DOCUMENT EXCERPT —
------------------------------------------------------------

These encouraging news from Africa need to be welcomed, as they aim at stabilizing our continent by creating a single continental market for goods and services, promoting infrastructure development, reducing custom duties among African nations, easing travel restrictions for investors and professionals in strategic sectors such as energy, financial services, ICT, health, education, and agriculture.
In this regard, Africa appreciates that the implementation of the United Nations’ Sustainable Development Goals figures among China’s priorities; and was adequately reflected in the substantive outcomes of the G20 Hangzhou Summit where a major milestone was revealed, namely the Initiative Supporting Industrialization in Africa and LDCs. This initiative added significance to the BRI due to its explicit focus on supporting important sectors for Africa’s development including agro-industry; broadening production bases; investing in clean energy; developing resilient infrastructure; leveraging domestic and international finance; and promoting science, technology and innovation, thus setting in motion the far-reaching potential to achieve the SDGs over the next 15 years, ensuring healthy lives, inclusive education, achieving gender equality and women empowerment all of which are of critical importance to the overarching goal of eradicating poverty and hunger from Africa.

------------------------------------------------------------

EXPLORE THE MATERIAL —
• a. According to the excerpt on Africa's development and China's Belt and Road Initiative, what initiative was revealed at the G20 Hangzhou Summit?
• b. Carry the excerpt on Africa's development and China's Belt and Road Initiative forward from its final sentence.
The material that follows has no connection to the text on Africa's development.

------------------------------------------------------------

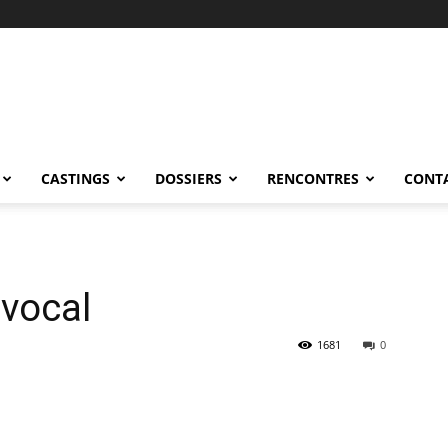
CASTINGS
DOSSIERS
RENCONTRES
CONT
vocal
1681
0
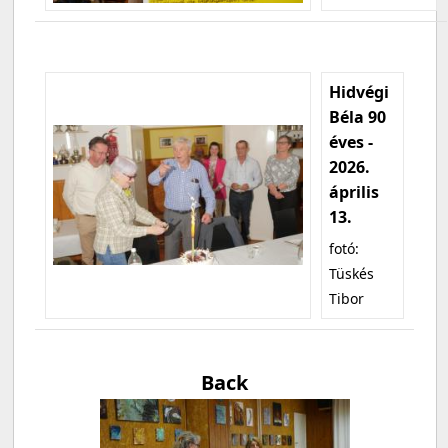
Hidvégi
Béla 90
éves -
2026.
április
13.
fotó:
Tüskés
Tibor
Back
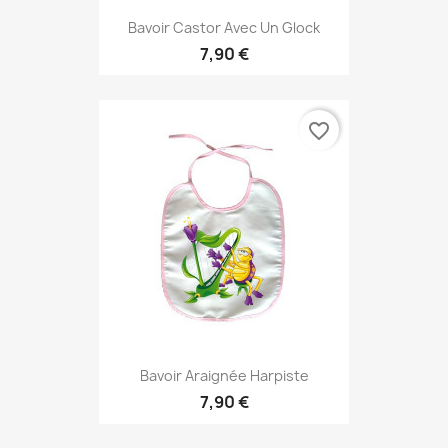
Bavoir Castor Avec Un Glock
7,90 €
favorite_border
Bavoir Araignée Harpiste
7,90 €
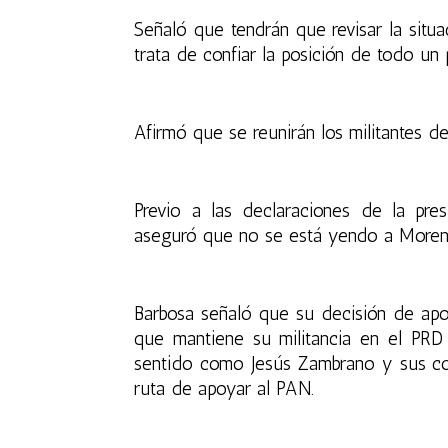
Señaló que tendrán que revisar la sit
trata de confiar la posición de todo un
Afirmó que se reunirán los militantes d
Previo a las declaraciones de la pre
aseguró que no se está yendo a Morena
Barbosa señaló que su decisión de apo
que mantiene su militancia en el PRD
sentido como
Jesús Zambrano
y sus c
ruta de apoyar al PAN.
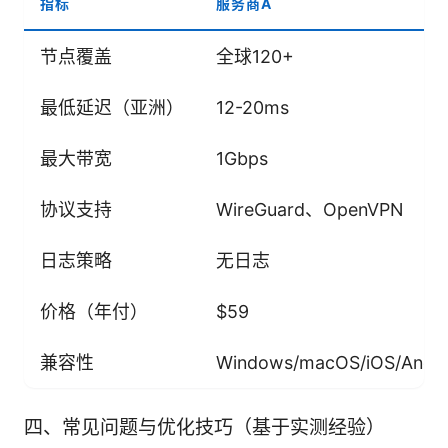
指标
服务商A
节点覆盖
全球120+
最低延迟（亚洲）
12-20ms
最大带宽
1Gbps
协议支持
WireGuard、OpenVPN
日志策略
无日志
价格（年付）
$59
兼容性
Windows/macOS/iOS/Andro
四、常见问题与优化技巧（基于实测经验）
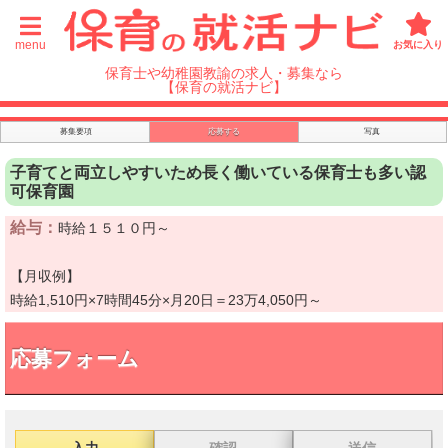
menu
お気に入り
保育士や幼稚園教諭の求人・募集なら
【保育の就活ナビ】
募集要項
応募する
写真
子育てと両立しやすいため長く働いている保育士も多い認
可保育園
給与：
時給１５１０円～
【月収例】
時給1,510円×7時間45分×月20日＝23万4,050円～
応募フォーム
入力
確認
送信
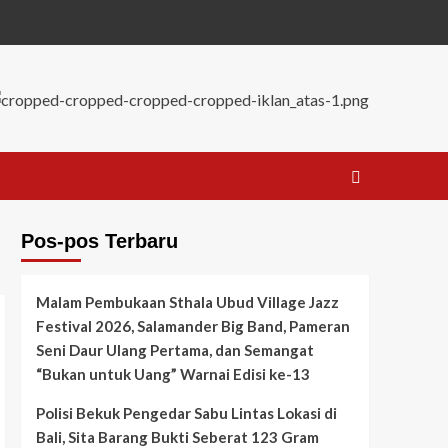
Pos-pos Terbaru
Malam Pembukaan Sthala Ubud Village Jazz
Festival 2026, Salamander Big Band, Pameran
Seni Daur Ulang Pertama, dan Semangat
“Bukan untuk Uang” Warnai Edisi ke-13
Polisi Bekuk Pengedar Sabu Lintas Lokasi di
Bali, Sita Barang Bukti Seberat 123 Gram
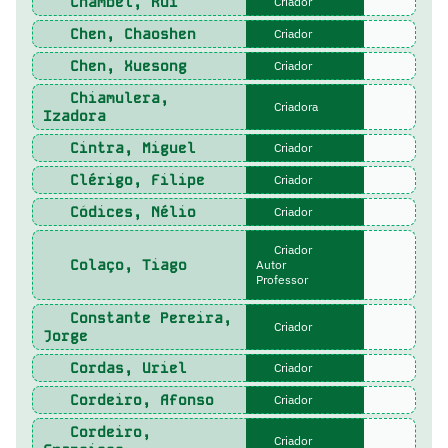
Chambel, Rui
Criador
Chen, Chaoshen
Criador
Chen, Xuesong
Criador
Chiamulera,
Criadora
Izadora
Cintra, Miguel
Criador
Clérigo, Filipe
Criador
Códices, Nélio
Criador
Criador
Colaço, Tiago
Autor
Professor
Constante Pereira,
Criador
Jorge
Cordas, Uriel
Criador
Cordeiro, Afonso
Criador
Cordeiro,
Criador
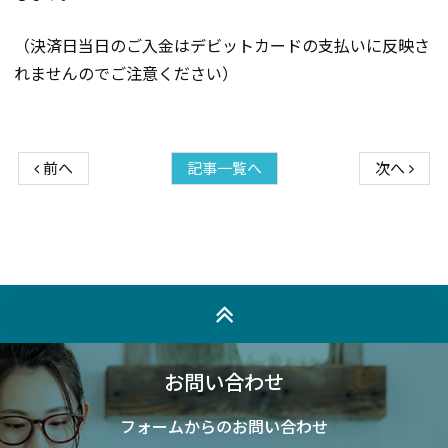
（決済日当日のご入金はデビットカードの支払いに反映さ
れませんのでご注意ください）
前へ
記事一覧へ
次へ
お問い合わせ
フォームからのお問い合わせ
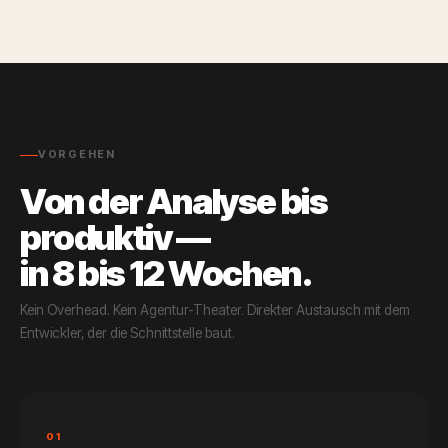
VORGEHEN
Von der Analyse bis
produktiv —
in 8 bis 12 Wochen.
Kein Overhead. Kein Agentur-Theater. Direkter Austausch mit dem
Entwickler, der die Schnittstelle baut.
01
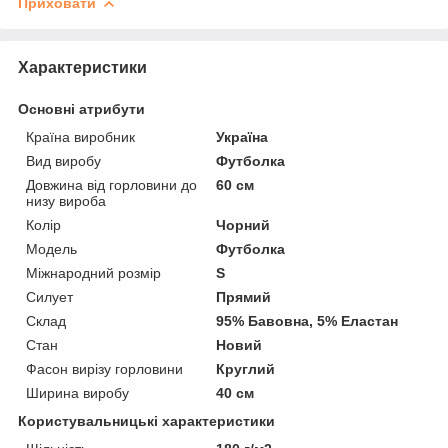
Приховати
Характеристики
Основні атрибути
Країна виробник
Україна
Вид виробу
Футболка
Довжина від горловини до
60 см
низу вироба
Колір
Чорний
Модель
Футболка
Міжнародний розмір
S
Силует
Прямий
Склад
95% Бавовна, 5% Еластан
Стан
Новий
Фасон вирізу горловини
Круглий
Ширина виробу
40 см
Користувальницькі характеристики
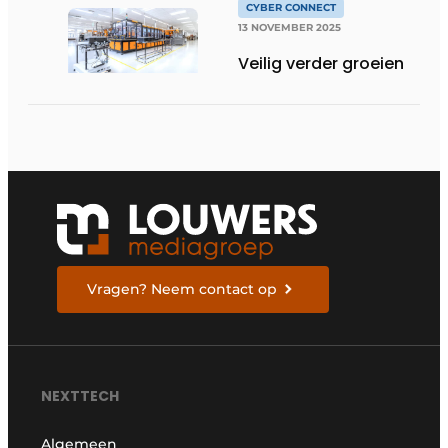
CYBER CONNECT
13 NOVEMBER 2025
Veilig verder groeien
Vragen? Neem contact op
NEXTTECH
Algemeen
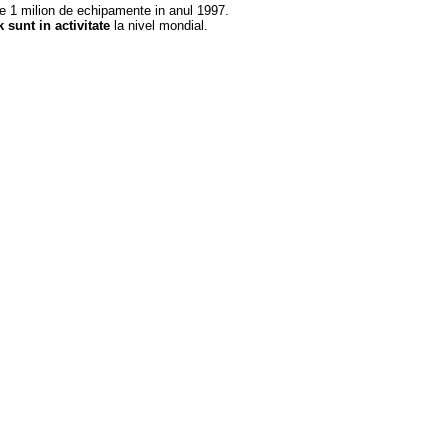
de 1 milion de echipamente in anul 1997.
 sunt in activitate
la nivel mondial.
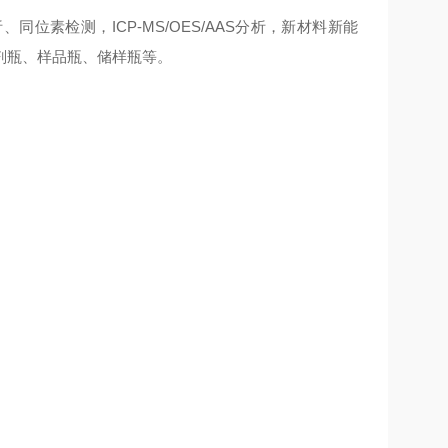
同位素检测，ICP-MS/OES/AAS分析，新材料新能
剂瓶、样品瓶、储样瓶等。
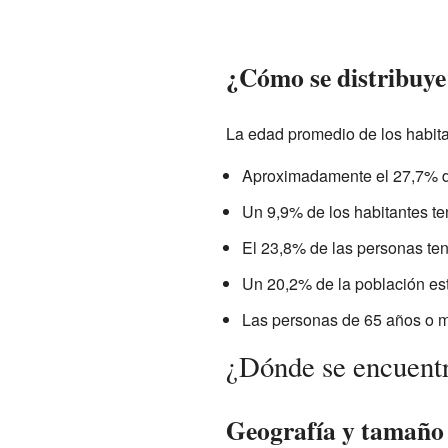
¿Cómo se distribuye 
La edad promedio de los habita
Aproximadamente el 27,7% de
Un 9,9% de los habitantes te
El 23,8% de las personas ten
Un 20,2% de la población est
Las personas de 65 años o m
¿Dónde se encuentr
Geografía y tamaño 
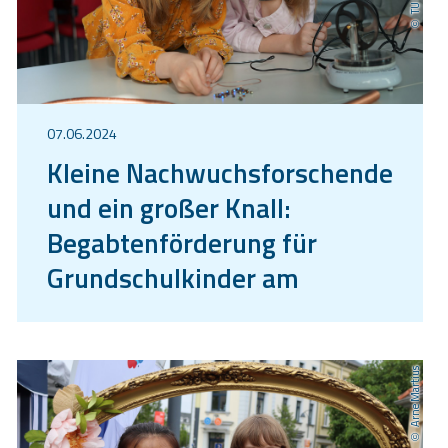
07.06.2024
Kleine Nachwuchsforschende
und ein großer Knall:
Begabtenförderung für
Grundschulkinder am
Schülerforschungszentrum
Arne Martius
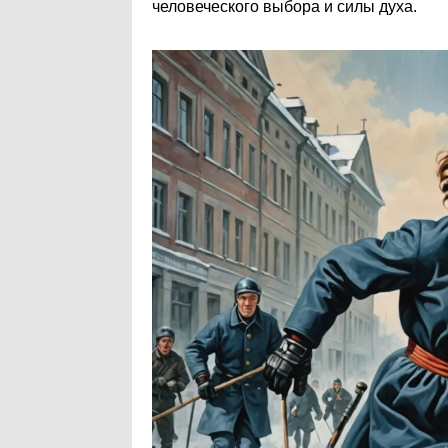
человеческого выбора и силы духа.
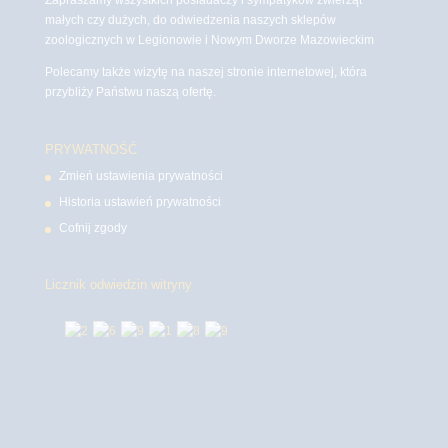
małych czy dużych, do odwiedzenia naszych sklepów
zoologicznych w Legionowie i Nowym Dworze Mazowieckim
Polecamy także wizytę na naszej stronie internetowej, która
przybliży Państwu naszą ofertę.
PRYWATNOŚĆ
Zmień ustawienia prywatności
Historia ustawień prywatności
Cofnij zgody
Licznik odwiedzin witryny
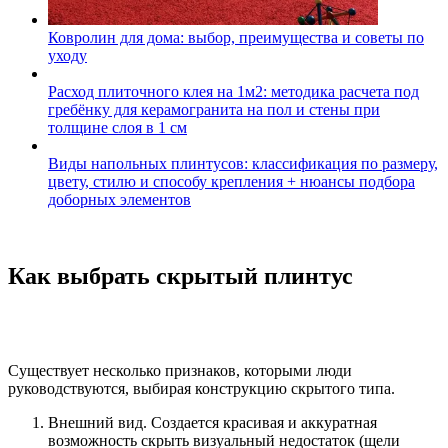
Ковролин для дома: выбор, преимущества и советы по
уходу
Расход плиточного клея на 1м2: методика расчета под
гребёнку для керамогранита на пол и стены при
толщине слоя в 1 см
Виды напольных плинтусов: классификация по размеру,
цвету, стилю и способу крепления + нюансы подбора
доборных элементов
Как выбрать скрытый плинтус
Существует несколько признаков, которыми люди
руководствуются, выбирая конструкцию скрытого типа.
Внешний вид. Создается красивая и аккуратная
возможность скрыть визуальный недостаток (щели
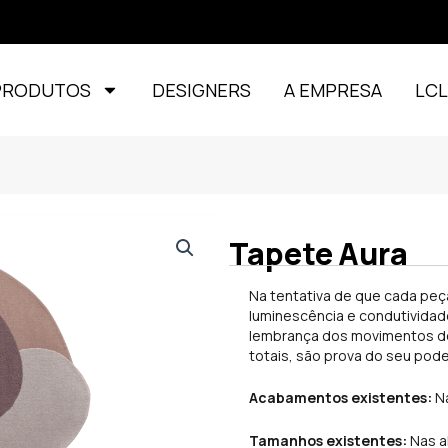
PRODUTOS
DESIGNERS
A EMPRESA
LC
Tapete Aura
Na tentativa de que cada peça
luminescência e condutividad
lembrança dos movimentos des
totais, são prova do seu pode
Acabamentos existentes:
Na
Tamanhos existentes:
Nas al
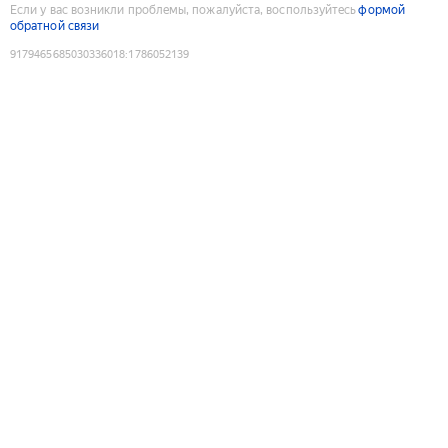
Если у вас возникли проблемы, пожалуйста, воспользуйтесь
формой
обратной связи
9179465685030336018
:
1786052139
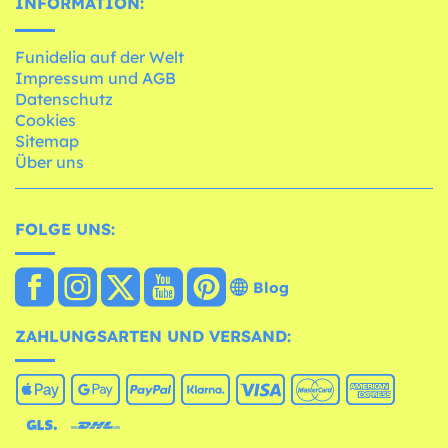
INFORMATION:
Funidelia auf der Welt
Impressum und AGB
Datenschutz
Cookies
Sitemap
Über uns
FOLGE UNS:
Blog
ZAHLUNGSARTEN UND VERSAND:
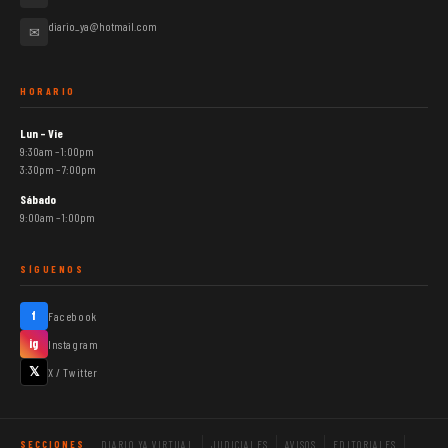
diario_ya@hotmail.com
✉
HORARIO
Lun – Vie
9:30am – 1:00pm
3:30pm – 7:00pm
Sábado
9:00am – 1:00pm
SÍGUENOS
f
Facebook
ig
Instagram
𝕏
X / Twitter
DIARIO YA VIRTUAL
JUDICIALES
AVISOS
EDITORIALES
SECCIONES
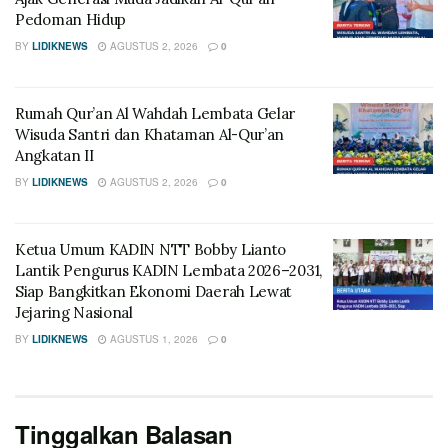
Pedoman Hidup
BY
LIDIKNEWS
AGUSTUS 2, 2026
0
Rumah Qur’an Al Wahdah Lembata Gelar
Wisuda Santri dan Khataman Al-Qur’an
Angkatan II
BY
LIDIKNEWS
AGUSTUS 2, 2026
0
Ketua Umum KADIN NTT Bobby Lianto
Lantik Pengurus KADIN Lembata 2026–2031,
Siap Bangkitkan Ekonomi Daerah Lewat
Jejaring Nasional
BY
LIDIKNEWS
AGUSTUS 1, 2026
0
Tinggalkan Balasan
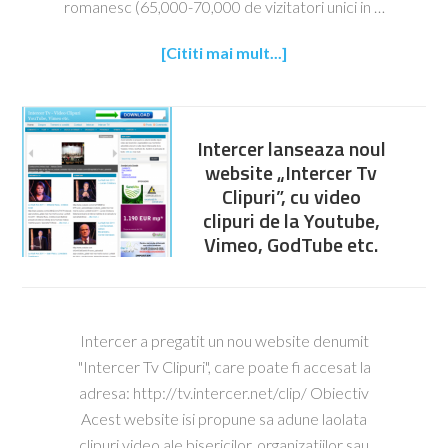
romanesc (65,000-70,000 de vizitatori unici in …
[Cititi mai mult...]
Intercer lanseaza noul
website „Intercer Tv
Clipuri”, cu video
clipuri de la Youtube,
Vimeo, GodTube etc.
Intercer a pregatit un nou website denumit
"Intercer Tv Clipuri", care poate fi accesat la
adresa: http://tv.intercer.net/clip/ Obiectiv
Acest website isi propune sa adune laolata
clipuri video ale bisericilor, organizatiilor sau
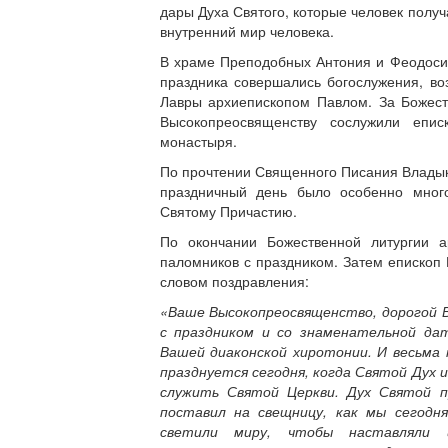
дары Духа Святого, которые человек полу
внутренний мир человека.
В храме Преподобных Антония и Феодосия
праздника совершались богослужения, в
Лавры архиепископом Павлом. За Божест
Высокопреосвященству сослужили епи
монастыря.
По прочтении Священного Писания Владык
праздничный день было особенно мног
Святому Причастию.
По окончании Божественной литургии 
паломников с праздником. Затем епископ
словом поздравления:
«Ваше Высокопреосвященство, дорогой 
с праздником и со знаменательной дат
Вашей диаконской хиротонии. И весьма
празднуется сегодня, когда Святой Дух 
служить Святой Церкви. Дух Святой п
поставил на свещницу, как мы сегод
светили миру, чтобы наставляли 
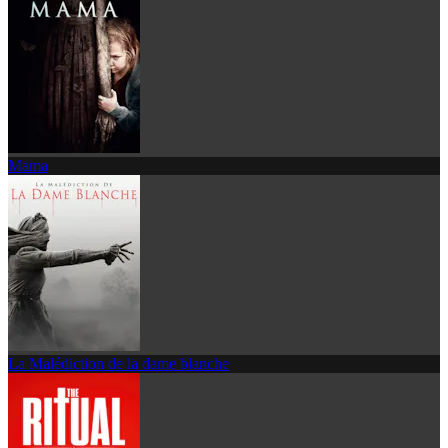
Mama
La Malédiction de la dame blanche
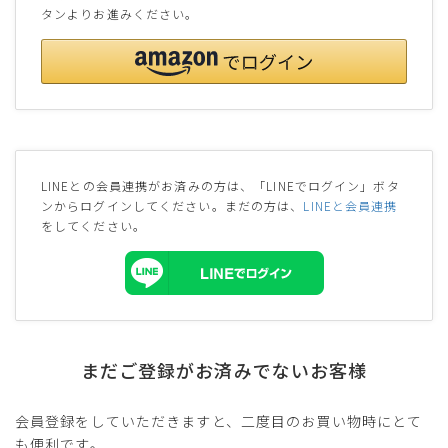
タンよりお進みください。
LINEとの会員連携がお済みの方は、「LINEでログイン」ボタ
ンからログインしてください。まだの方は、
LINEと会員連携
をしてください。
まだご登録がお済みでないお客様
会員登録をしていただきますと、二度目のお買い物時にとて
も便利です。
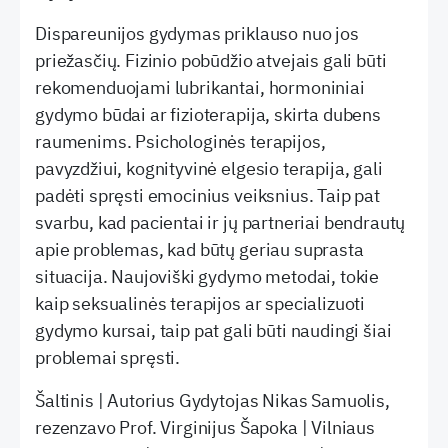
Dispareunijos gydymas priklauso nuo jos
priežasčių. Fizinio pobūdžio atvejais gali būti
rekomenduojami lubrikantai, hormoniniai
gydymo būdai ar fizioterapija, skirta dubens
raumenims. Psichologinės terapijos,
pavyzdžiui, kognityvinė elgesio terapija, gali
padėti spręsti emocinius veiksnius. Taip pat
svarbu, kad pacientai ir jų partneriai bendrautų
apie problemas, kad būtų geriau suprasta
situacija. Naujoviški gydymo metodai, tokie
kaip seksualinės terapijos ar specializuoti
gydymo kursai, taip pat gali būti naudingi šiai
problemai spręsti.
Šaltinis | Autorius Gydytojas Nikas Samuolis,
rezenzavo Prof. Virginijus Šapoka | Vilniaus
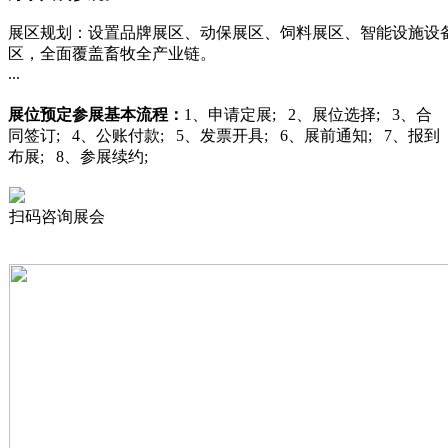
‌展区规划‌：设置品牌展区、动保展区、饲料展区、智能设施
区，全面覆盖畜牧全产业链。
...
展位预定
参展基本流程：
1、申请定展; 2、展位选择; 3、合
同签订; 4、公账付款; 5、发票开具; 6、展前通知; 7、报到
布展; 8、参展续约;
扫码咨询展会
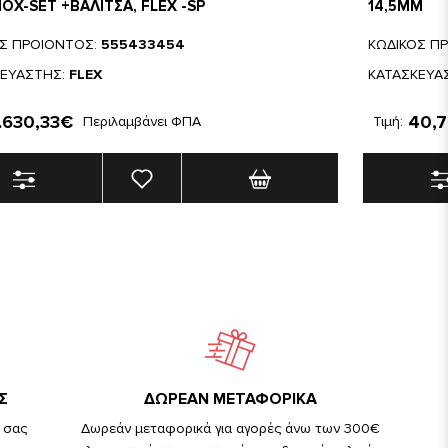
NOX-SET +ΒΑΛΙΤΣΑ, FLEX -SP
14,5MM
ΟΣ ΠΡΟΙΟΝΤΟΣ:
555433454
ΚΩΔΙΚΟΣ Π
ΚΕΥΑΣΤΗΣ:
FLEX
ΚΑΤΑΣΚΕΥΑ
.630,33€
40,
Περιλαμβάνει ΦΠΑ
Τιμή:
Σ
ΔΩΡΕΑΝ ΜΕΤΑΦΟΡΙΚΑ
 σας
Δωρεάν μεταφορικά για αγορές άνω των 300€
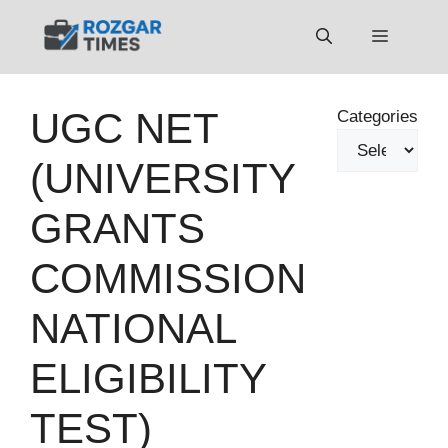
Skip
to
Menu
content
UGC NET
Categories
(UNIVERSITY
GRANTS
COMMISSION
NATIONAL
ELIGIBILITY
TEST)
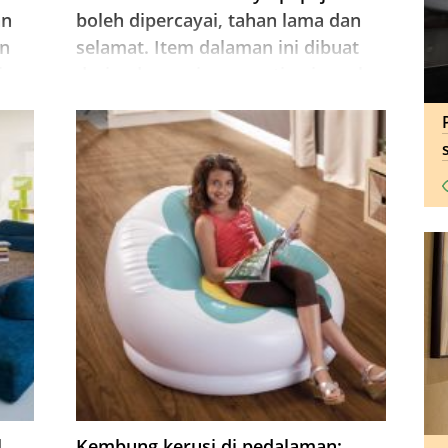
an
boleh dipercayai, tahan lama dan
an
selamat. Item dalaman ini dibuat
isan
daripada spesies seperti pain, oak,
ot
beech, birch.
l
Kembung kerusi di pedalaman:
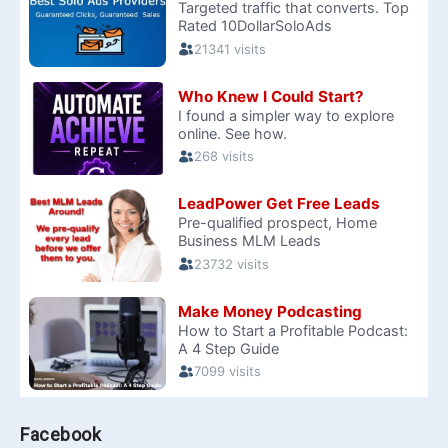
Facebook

------------------------------------------------------------

RESULTS —
• a. The Initiative Supporting Industrialization in Africa and LDCs.

• b.
Genuine and effective sustainable development is essential in providing Africa with appropriate facilities to foster development. No developing or least developed country would succeed without effective public and private partnerships from the developed world and international financial institutions, including the Asian Infrastructure Bank in which China is playing a pivotal role as the largest shareholder. These partnerships should focus on unleashing the enormous potentials of peoples, resources and comparative advantages, through substantial investments and finance for green development which promote entrepreneurship, human and technological capacity, and sustainable growth. China’s energy agency decision to spend more than $360bn on renewable energy sources such as solar and wind by 2020 is a welcome initiative.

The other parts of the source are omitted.